Verilen metin:
Emlakçı ve müteahhit Veli Göçer, 1999 depremini takip eden yıllarda cezaevine girdi ve 7.5 yıl hapiste kaldı. “Günah keçisi” seçildiğini iddia eden Göçer’in hikayesi, bölgede yaşanan facianın diğer sorumluları ve 1999’da Yalova’yı da yıkan depremin ardından yaşanan hukuki süreç. Rakamlar, isimler ve zamanaşımına uğrayan hafızalar…
Marmara depreminde 17 bin 480 kişinin öldüğü ilan edildiğinde, sayının gerçekte daha yüksek olduğunu düşünenler çoğunluktaydı. 11 yıl sonra Meclis’te kurulan deprem komisyonu can kaybı sayısını 18 bin 373 olarak güncelledi. Bununla birlikte, gayriresmî verilere göre ölü sayısının bu rakamın yaklaşık iki katı olduğu biliniyor.
1999 depreminde 112 bin 724’ü yıkık ve ağır hasarlı olmak üzere toplam 376 bin 479 konut ve işyerinde de hasar saptanmış, 133 bin 683 bina çökmüştü. Kamuoyu insanların can verdiği binaları yapan müteahhitlerin ve izin verenlerin cezalandırılmasını istiyordu. Depremin ilk şoku atlatıldıktan sonra sorumluların bir bölümü yakalandı; 170’i kamu görevlisi 6.286 kişinin yargılandığı 2.100 dava açıldı. Yargılananların imdadına iki yıl sonra çıkarılan “Rahşan affı” yetişince, davalardan 1.800’ü cezasız sonuçlandı. Kalan 300 davadan 110’unda verilen cezalar ertelendi; 190 dava da 2007’de zamanaşımından düştü.

İş emri:
1999 depremiyle ilgili metne göre Meclis'te kurulan deprem komisyonu can kaybı sayısını kaç olarak güncelledi?

Verilen kayıtlar:

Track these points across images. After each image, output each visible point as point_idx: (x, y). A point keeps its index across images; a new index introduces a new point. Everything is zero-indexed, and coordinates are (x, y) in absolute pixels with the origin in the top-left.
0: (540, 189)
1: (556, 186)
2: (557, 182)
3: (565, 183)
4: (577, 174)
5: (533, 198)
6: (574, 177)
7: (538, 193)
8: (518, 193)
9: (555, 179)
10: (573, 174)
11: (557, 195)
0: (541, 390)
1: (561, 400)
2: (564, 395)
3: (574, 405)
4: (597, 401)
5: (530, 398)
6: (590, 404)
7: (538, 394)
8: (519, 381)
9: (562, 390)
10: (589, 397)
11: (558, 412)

---

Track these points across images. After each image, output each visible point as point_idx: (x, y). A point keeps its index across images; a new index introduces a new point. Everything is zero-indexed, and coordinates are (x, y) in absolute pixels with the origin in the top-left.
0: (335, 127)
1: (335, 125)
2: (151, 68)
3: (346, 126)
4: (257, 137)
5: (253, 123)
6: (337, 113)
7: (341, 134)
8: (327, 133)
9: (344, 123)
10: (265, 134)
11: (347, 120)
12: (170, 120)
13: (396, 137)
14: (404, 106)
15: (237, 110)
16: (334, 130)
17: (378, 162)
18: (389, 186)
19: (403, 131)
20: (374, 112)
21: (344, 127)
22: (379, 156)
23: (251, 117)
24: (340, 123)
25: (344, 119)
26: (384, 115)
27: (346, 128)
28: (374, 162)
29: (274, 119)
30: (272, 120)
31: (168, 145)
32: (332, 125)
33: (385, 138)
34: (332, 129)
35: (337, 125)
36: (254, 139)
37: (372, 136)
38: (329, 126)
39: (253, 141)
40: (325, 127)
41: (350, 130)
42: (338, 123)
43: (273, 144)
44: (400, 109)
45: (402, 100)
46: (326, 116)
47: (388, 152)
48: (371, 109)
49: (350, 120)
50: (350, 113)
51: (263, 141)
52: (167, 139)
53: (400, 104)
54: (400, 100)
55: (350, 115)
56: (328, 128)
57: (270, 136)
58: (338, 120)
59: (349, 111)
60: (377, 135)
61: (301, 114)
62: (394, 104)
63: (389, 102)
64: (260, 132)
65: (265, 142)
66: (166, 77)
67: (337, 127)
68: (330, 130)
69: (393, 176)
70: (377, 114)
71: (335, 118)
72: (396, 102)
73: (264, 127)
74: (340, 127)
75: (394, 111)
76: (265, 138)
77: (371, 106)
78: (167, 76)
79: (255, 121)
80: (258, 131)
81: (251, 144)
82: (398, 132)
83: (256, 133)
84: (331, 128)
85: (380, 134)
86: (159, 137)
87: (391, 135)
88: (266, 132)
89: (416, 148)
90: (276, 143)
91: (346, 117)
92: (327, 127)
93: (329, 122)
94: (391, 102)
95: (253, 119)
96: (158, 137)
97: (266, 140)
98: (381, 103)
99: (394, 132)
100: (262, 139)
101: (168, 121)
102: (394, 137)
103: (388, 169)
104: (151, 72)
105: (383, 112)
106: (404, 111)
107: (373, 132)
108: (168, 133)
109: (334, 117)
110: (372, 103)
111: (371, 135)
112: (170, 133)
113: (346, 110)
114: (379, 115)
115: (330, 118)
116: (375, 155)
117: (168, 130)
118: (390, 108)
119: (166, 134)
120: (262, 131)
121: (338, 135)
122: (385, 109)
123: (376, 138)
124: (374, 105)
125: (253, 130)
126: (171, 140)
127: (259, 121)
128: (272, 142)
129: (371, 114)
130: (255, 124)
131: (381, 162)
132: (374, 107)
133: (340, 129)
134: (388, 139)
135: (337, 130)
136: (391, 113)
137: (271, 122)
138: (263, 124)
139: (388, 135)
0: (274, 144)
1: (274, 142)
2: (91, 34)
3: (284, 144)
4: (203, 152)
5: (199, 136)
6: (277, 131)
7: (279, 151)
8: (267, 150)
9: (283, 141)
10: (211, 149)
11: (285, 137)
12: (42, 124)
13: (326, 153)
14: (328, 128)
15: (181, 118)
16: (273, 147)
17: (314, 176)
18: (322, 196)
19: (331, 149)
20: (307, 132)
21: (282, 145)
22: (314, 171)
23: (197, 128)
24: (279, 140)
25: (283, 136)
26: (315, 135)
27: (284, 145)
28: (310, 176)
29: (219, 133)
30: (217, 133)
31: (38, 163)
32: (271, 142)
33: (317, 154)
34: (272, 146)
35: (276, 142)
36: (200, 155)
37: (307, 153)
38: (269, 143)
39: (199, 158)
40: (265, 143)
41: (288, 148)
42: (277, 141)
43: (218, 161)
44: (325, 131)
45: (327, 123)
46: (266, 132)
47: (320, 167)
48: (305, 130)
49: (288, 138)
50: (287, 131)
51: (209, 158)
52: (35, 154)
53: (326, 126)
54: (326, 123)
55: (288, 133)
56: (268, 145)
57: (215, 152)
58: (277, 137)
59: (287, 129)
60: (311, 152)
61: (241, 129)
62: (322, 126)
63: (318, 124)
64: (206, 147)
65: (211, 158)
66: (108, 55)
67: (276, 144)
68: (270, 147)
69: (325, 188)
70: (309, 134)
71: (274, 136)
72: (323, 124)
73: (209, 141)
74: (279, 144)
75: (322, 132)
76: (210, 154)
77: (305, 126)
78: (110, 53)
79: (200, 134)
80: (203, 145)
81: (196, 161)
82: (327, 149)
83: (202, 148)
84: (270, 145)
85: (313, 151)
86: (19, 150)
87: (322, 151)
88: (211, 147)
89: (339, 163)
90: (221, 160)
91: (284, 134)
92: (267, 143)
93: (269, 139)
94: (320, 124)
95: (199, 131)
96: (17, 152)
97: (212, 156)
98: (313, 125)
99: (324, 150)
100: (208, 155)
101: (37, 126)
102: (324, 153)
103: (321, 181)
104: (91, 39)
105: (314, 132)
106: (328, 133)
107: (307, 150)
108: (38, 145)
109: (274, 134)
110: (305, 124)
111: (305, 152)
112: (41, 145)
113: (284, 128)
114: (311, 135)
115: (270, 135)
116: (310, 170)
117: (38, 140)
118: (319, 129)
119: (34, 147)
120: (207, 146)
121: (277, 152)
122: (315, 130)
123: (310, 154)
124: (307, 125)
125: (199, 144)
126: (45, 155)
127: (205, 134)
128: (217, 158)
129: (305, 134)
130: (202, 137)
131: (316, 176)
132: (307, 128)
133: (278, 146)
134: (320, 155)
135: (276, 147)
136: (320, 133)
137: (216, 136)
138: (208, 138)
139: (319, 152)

...

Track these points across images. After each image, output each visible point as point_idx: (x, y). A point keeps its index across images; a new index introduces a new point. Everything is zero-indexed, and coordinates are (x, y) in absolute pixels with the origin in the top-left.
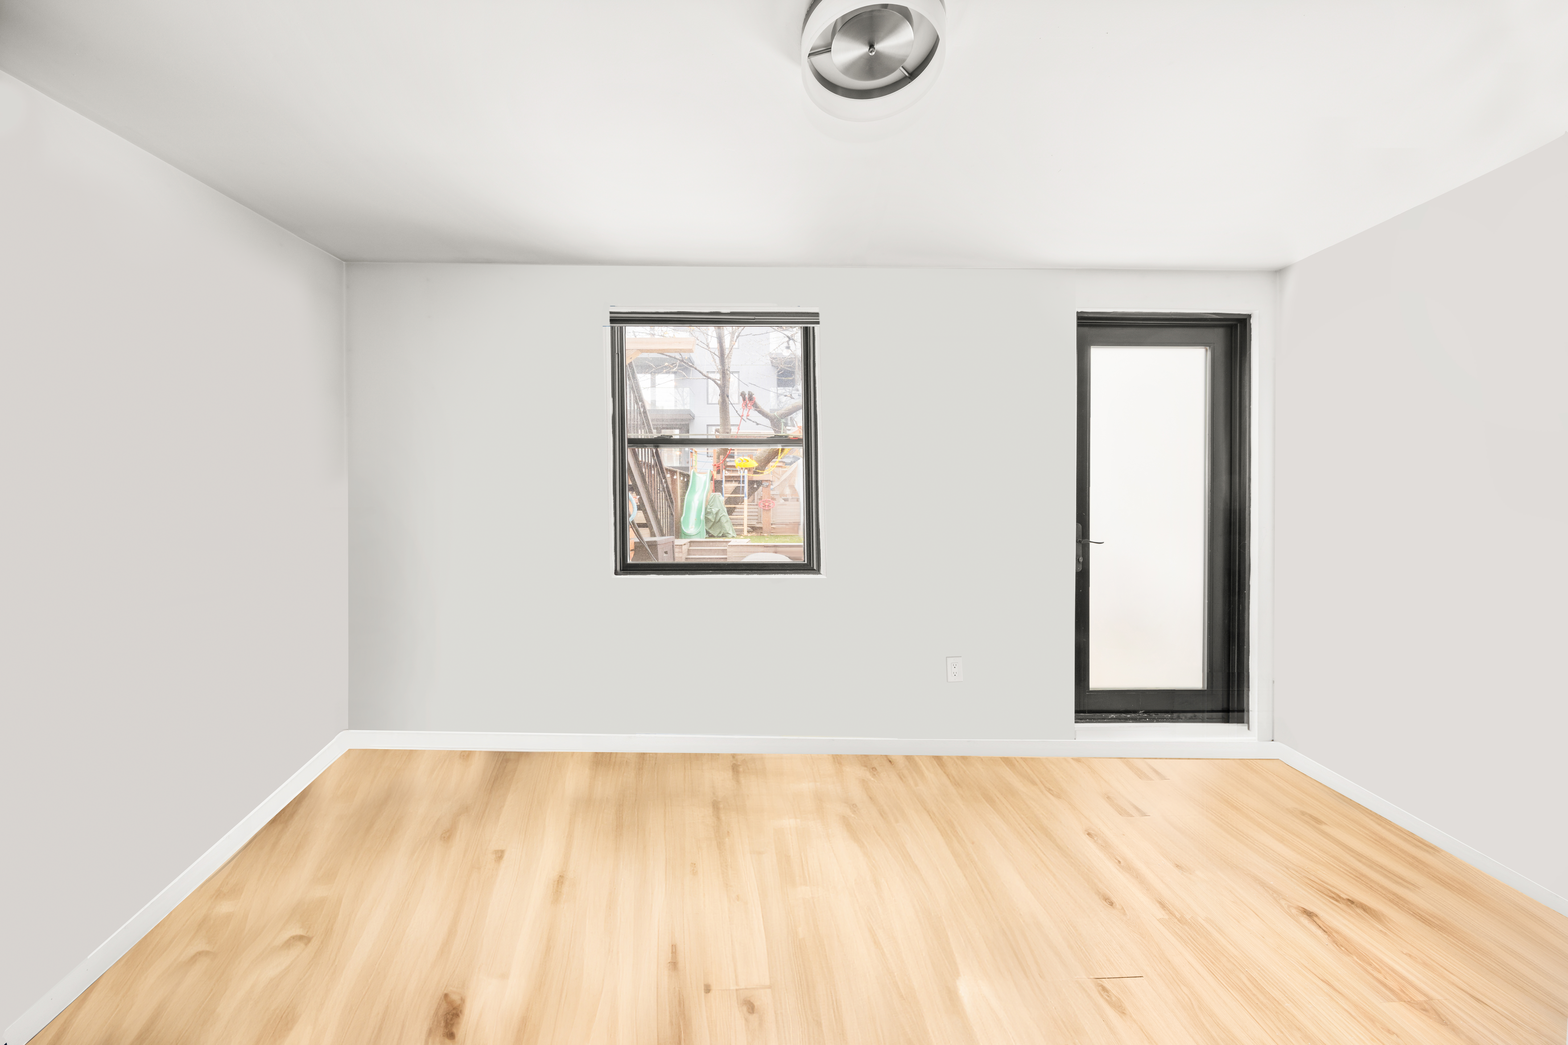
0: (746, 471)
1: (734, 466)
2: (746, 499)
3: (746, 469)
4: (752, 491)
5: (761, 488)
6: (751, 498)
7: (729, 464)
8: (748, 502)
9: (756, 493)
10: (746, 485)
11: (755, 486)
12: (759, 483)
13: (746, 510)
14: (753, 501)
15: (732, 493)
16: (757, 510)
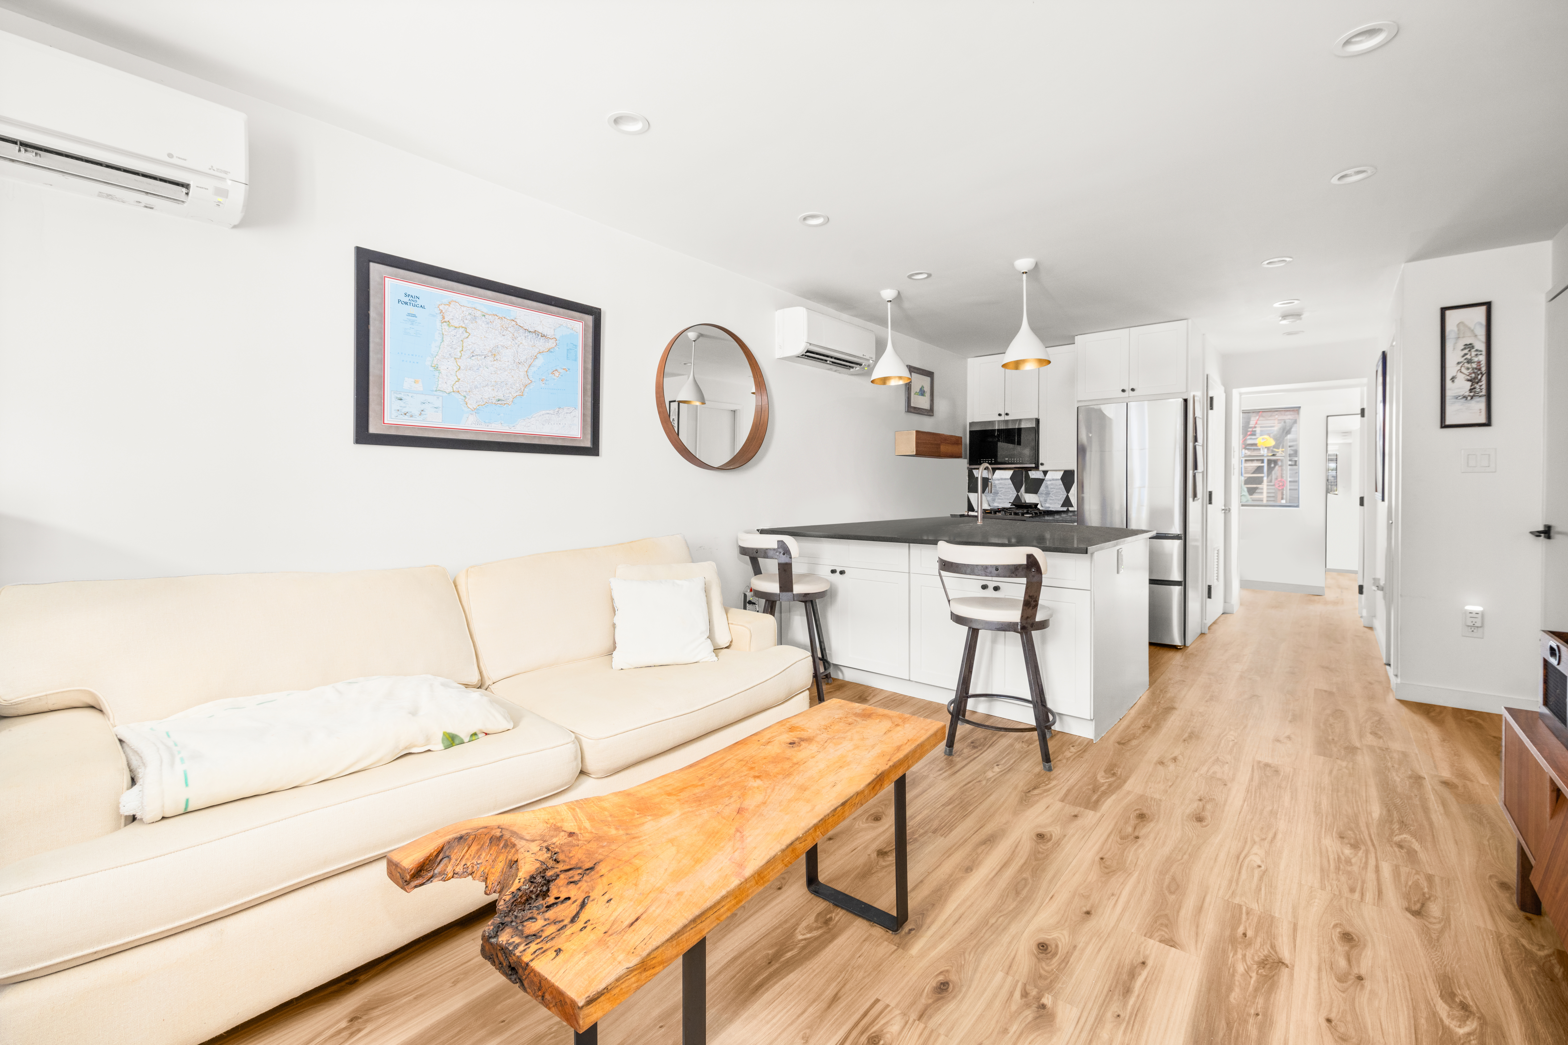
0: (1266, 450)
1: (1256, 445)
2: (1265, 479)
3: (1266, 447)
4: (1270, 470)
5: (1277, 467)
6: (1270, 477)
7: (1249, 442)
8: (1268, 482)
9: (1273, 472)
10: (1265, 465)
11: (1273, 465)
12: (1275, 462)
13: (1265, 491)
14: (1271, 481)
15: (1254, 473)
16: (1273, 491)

Sorunun yanıtı:
18 bin 373.